- [Task to complete]
In one to three sentences, explain what the abstract on HDAC1 in AML gives as the explanation for the observed benefit of HDAC inhibitors in AML therapy.

- [Passage for review]
Increased HDAC1 deposition at hematopoietic promoters in AML and its association with patient survival.

Epigenetic changes play a crucial role in leukemogenesis. HDACs are frequently recruited to target gene promoters by balanced translocation derived oncogenic fusion proteins. As important epigenetic effector mechanisms, histone deacetylases (HDAC) have emerged as potential therapeutic targets. However, the patterns of HDAC1 localization and the role of HDACs in leukemia pathogenesis remain to be elucidated. Using ChIP-Chip analyses we analyzed HDAC1 deposition patterns at more than 10,000 gene promoters in a large cohort of leukemia patients and CD34+ controls. HDAC1 binding was significantly increased in AML blasts compared to CD34+ progenitor cells at 130 gene promoters whereas decreased binding was observed at 66 gene promoters. Distinct HDAC1 binding patterns occurred in AML subtypes with balanced translocations t(15;17), t(8;21) and inv(16). In addition, a more generalized signature was established, that revealed an AML specific pattern of HDAC1 distribution. Many of the HDAC1-binding altered promoters regulate genes involved in hematopoiesis, transcriptional regulation and signal transduction. HDAC1 binding patterns were associated with patients' event free survival. This is the first study to determine HDAC1 modification patterns in a large number of AML and ALL specimens. Our findings suggest that dyslocalization of HDAC1 is a common feature in AML. Importantly, HDAC1 modifications possess prognostic power for patient survival. Our findings suggest that altered HDAC1 localization is an explanation for the observed benefit of HDAC inhibitors in AML therapy.

Items from a dataset

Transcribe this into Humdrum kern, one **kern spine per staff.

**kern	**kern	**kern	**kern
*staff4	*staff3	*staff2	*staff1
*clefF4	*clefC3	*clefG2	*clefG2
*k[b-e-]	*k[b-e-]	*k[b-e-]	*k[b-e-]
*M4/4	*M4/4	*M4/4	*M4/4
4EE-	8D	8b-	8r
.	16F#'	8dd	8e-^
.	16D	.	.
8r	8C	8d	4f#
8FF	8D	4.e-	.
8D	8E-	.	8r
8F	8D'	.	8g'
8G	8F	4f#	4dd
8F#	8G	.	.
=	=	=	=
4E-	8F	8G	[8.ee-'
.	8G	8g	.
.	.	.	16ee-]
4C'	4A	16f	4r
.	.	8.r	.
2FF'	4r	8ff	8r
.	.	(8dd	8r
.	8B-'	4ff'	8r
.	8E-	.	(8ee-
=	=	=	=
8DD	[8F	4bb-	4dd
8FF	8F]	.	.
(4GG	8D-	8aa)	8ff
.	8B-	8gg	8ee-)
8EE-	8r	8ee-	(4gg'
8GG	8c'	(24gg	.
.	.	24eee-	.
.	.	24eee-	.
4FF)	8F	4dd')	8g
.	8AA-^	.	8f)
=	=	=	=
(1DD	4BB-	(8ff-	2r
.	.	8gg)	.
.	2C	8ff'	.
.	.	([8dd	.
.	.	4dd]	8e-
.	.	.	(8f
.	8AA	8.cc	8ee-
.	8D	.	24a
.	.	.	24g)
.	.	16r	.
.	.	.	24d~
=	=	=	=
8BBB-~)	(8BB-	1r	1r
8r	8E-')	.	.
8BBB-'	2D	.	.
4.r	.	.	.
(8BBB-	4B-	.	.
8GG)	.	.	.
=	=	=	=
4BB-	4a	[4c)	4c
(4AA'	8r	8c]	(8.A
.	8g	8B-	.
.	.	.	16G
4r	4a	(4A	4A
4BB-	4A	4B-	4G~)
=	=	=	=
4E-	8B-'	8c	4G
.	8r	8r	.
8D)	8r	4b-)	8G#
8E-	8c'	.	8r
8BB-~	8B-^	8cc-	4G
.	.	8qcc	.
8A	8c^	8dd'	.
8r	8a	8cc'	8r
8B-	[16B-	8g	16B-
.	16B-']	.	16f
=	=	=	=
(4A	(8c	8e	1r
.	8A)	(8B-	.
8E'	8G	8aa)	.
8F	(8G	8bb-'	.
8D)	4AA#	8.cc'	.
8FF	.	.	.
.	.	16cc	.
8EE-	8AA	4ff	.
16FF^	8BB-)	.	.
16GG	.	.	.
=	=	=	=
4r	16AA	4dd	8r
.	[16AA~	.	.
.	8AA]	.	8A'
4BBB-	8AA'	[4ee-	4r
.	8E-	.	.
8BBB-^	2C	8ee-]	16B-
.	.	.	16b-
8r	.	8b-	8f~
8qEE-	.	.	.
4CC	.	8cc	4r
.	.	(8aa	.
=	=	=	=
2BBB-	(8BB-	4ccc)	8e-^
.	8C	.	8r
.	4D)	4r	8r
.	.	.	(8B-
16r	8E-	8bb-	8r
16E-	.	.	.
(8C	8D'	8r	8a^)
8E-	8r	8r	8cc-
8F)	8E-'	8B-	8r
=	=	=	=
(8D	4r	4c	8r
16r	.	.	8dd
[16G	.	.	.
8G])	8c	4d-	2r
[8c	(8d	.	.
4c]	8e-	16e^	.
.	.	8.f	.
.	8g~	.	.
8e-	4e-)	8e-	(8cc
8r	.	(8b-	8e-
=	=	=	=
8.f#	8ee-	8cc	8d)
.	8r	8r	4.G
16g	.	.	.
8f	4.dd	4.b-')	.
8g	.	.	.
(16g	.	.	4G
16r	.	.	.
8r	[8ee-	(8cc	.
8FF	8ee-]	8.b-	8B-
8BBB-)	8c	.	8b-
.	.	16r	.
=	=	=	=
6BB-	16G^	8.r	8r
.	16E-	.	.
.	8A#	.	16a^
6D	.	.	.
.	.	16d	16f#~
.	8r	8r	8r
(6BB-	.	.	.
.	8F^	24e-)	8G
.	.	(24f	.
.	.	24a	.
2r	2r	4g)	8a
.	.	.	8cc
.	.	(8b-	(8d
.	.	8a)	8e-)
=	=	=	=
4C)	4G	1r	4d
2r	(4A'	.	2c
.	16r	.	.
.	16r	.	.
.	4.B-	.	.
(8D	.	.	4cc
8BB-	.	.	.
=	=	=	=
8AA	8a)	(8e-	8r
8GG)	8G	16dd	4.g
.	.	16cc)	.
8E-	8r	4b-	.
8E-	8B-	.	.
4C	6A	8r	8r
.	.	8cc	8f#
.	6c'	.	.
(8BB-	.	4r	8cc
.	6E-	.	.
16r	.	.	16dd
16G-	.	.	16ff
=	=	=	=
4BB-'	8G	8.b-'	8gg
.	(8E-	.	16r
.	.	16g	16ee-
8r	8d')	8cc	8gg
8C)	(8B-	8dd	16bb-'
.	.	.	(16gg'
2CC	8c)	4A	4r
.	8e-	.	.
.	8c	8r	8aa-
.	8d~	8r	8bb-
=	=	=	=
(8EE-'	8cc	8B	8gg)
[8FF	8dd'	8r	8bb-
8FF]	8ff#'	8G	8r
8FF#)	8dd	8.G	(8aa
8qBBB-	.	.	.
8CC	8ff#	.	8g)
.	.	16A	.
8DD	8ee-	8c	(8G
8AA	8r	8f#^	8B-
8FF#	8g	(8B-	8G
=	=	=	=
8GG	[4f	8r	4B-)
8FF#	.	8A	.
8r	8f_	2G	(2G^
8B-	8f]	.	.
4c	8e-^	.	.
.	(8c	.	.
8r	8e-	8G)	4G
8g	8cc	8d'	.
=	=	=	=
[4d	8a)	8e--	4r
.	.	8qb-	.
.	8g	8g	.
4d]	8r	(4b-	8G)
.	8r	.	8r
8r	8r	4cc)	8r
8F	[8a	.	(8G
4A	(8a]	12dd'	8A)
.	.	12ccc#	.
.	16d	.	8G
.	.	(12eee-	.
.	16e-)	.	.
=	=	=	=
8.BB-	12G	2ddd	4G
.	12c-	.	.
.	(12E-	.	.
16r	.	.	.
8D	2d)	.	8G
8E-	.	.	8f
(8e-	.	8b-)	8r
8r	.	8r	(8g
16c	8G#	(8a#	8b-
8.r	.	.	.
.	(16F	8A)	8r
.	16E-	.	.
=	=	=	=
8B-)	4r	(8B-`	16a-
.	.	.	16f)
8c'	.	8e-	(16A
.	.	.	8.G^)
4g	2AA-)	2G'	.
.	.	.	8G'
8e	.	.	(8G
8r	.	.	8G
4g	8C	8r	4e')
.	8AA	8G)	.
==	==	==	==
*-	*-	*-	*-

- [Output of the exercise]
The abstract gives altered HDAC1 localization as the explanation for the benefit of HDAC inhibitors in AML therapy. Its findings suggest that dyslocalization of HDAC1 is a common feature in AML. Compared with CD34+ progenitor cells, HDAC1 binding in AML blasts was significantly increased at 130 gene promoters and decreased at 66.